4) O cheque retornou para "B" eis que não contava com provisão de fundos.

5) Após inquérito policial ofereci a denúncia contra "A" na cidade e comarca de Joinville/SC.

Por que?

Não é o fato de que Joinville está mais ou menos no meio do caminho entre os municípios de Curitiba e São Bento do Sul (tal regra de competência - equidistância - não será encontrada no CPP).

Dentre os fatos está faltando um dado relevante, qual seja, qual era a agência bancária do emissor do cheque, no caso, "A", eis que esta agência é a responsável pela recusa do pagamento ante a falta de fundos.
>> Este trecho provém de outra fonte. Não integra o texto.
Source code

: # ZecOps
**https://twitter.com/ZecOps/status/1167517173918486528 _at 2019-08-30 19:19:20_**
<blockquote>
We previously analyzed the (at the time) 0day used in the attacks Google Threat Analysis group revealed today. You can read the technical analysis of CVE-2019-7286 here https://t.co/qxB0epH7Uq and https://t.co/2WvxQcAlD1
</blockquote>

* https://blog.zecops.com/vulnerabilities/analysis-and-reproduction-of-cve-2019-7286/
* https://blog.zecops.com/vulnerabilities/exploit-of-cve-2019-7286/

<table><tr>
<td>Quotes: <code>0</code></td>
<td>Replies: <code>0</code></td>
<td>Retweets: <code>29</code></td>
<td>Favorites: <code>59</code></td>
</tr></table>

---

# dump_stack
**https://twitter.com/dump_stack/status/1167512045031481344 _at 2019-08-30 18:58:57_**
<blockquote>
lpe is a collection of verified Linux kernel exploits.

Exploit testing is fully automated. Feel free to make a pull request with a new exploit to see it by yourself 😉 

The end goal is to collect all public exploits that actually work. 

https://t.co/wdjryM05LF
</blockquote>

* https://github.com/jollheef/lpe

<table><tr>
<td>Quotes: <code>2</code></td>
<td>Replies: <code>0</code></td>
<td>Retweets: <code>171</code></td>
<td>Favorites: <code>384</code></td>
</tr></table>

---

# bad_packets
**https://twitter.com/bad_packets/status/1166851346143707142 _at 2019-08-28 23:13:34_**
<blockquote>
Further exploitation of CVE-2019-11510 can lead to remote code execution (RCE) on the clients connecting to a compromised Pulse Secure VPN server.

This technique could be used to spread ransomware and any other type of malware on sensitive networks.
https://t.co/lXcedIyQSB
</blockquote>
Informemos então, a agência bancária estava situada na cidade de Joinville/SC. A partir deste dado passamos a aplicar a teoria do resultado, adotada e expressa no CPP em seu artigo 70: "A competência será, de regra, determinada pelo lugar em que se consumar a infração [...]".

Contudo, muitos ainda questionaram aos tribunais: mas o resultado, no caso da emissão do cheque sem fundo, não se dá no local em que se realizou o negócio? A resposta é negativa e resultou em duas súmulas, uma do STF e outra do STJ, vejamos:

Súmula 521 do STF: "O foro competente para o processo e julgamento dos crimes de estelionato, sob a modalidade da emissão dolosa de cheque sem provisão de fundos, é o local onde se deu a recusa do pagamento pelo sacado."

Súmula 244 do STJ: "Compete ao foto local da recusa processar e julgar o crime de estelionato mediante cheque sem provisão de fundos."

Logo, a denúncia oferecida respeitou as regras da competência em razão do local (ratione loci).